Профессор уехал от этого ученика несколько озадаченным: соискатели имели шансы обойти друг друга, но имели ли они шансы обойти и своего мастера? Сердце неприятно, тревожно вздрагивало, и идея привлечь к конкурсу всю «лабораторию малых талантов» теперь уже не казалась ему столь же здравой, как раньше.
Последний визит он попытался нанести сестрицам Авербух в портняжную мастерскую их отца Льва Авербуха. Но тут его не впустили обе девицы. Они встали перед ним на пороге двумя разновеликими шахматными турами и, хитро подмигивая, в один голос заговорили о том, что хотели бы сделать ему сюрприз, а потому не должны уступать его естественному желанию увидеть их эскизы раньше, чем их увидит высокое жюри. Сестрицы были так искренни, так веселы в своем стремлении угодить вкусам как общественности, так и своего милого учителя, что он разом успокоился и, смешно покачивая головой, удалился. Сестрицы Авербух были совершенно безопасны.
Пожалуй, думал профессор Свежников, сидя на кожаном диване в служебном черном «линкольне», выделенном ему лично столичным руководством, привлечь к конкурсу надо было лишь сестриц Авербух и, быть может, еще и Гарика Семенова. Ну, возможно, еще и Ивана Большого… или Раечку Тамбулаеву. Хотя, конечно, и Раечка, и Иван имели кое-какие шансы…
Душа была спокойна только за близнецов.
– Однояйцовые милые дурашки, – улыбался профессор.
Он ехал в свою большую, трехэтажную мастерскую рядом с храмом Христа Спасителя, до седой своей макушки заполненный идеями, почерпнутыми из работ учеников. Решение пришло разом: он должен замешать их концепции в одну, повторив их во фрагментах и заключив в свое идейное «яйцо». Тогда убиты все их шансы, а его – возрастают ровно на их суммированный коэффициент, многократно помноженный на его признанный талант мастера.
Профессор Максимилиан Авдеевич Свежников взялся за кисть с необыкновенным для себя воодушевлением. Ведь он учитель, педагог, а это дает ему несомненное право повернуть вспять те спокойные, тихие ручьи и те бурные горные потоки, которые он когда-то направил из своего сердца, из многоопытного ума к маленьким пристаням своих последователей и учеников. Вот ведь великий Тициан когда-то пользовал кисть не менее великого Эль Греко, да и других своих учеников. Говорят, критянин работал у старого мастера, растирал для него краски, выписывал порученные ему фрагменты на тициановских полотнах по заказам дома Габсбургов, а старик беззастенчиво эксплуатировал чужестранный талант.
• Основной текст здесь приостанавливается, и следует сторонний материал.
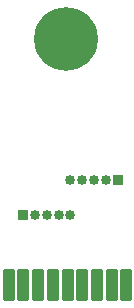
<source format=gbs>
%TF.GenerationSoftware,KiCad,Pcbnew,8.0.8*%
%TF.CreationDate,2025-02-24T22:20:16-07:00*%
%TF.ProjectId,ECE Capstone PCB Design,45434520-4361-4707-9374-6f6e65205043,rev?*%
%TF.SameCoordinates,Original*%
%TF.FileFunction,Soldermask,Bot*%
%TF.FilePolarity,Negative*%
%FSLAX46Y46*%
G04 Gerber Fmt 4.6, Leading zero omitted, Abs format (unit mm)*
G04 Created by KiCad (PCBNEW 8.0.8) date 2025-02-24 22:20:16*
%MOMM*%
%LPD*%
G01*
G04 APERTURE LIST*
G04 Aperture macros list*
%AMRoundRect*
0 Rectangle with rounded corners*
0 $1 Rounding radius*
0 $2 $3 $4 $5 $6 $7 $8 $9 X,Y pos of 4 corners*
0 Add a 4 corners polygon primitive as box body*
4,1,4,$2,$3,$4,$5,$6,$7,$8,$9,$2,$3,0*
0 Add four circle primitives for the rounded corners*
1,1,$1+$1,$2,$3*
1,1,$1+$1,$4,$5*
1,1,$1+$1,$6,$7*
1,1,$1+$1,$8,$9*
0 Add four rect primitives between the rounded corners*
20,1,$1+$1,$2,$3,$4,$5,0*
20,1,$1+$1,$4,$5,$6,$7,0*
20,1,$1+$1,$6,$7,$8,$9,0*
20,1,$1+$1,$8,$9,$2,$3,0*%
G04 Aperture macros list end*
%ADD10R,0.850000X0.850000*%
%ADD11O,0.850000X0.850000*%
%ADD12C,5.400000*%
%ADD13RoundRect,0.102000X-0.375000X-1.250000X0.375000X-1.250000X0.375000X1.250000X-0.375000X1.250000X0*%
G04 APERTURE END LIST*
D10*
%TO.C,REF\u002A\u002A*%
X149550000Y-141990000D03*
D11*
X150550000Y-141990000D03*
X151550000Y-141990000D03*
X152550000Y-141990000D03*
X153550000Y-141990000D03*
%TD*%
D12*
%TO.C,*%
X153150000Y-127090000D03*
%TD*%
D13*
%TO.C,REF\u002A\u002A*%
X148330000Y-147880000D03*
X149530000Y-147880000D03*
X150830000Y-147880000D03*
X152030000Y-147880000D03*
X153330000Y-147880000D03*
X154530000Y-147880000D03*
X155830000Y-147880000D03*
X157030000Y-147880000D03*
X158230000Y-147880000D03*
%TD*%
D10*
%TO.C,REF\u002A\u002A*%
X157550000Y-138990000D03*
D11*
X156550000Y-138990000D03*
X155550000Y-138990000D03*
X154550000Y-138990000D03*
X153550000Y-138990000D03*
%TD*%
M02*

</source>
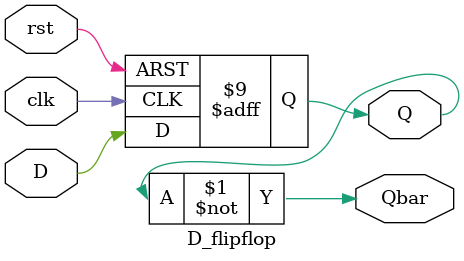
<source format=v>
`timescale 1ns / 1ps

module D_flipflop(D,Q,Qbar,clk,rst);
 input D;
 input clk,rst;
 output reg Q;
 output Qbar;
 assign Qbar = ~Q;
 
 always @(posedge clk or posedge rst)
 begin 
  if(rst) Q <= 0;
  else 
  begin 
   if(D==0 | D==1)  Q <= D;
   else  Q <= 1'bx;
     
  end 
 end 
 

endmodule

</source>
С чего это было критянину, безвестному тогда греку, сбегать в Испанию? Захотелось воли? Надоел старый брюзга-учитель? Но ведь творчество взаимно обогащает. Если на Эль Греко оказал серьезное влияние Микеланджело, то это ведь не значит, что критянин был склонен к такому смертному греху, как плагиат! Это всего-навсего естественное перетекание творческой мысли из одного талантливого сердца в другое! Что это, как не продолжение великого рода, пусть не кровного, не клеточного, но духовного?! Происходит сие действо не только от учителя к ученику, но и в виде справедливой оплаты за потраченные усилия, за волнения, за утекающее безвозвратно время, от ученика к учителю. И дает блестящие плоды, которые идут на пользу всему человечеству так же, как полезен сад, обработанный заботливыми руками десятков людей, но задуманный с архитектурной точностью и изысканностью одним большим садовником, одним талантливым архитектором.